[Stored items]
☆ ☆ ☆ ☆ ☆

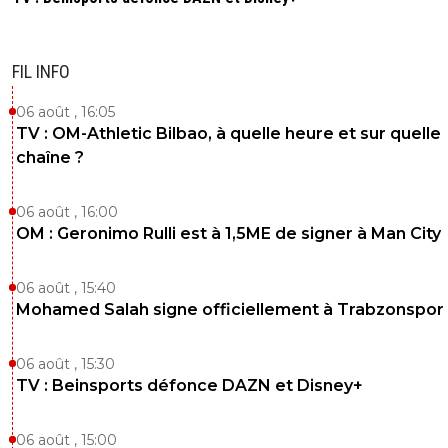
FIL INFO
06 août , 16:05
TV : OM-Athletic Bilbao, à quelle heure et sur quelle
chaîne ?
06 août , 16:00
OM : Geronimo Rulli est à 1,5ME de signer à Man City
06 août , 15:40
Mohamed Salah signe officiellement à Trabzonspor
06 août , 15:30
TV : Beinsports défonce DAZN et Disney+
06 août , 15:00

☆ ☆ ☆ ☆ ☆

The entries above need to be output again in full, exactly, and without pictures.

FIL INFO
06 août , 16:05
TV : OM-Athletic Bilbao, à quelle heure et sur quelle
chaîne ?
06 août , 16:00
OM : Geronimo Rulli est à 1,5ME de signer à Man City
06 août , 15:40
Mohamed Salah signe officiellement à Trabzonspor
06 août , 15:30
TV : Beinsports défonce DAZN et Disney+
06 août , 15:00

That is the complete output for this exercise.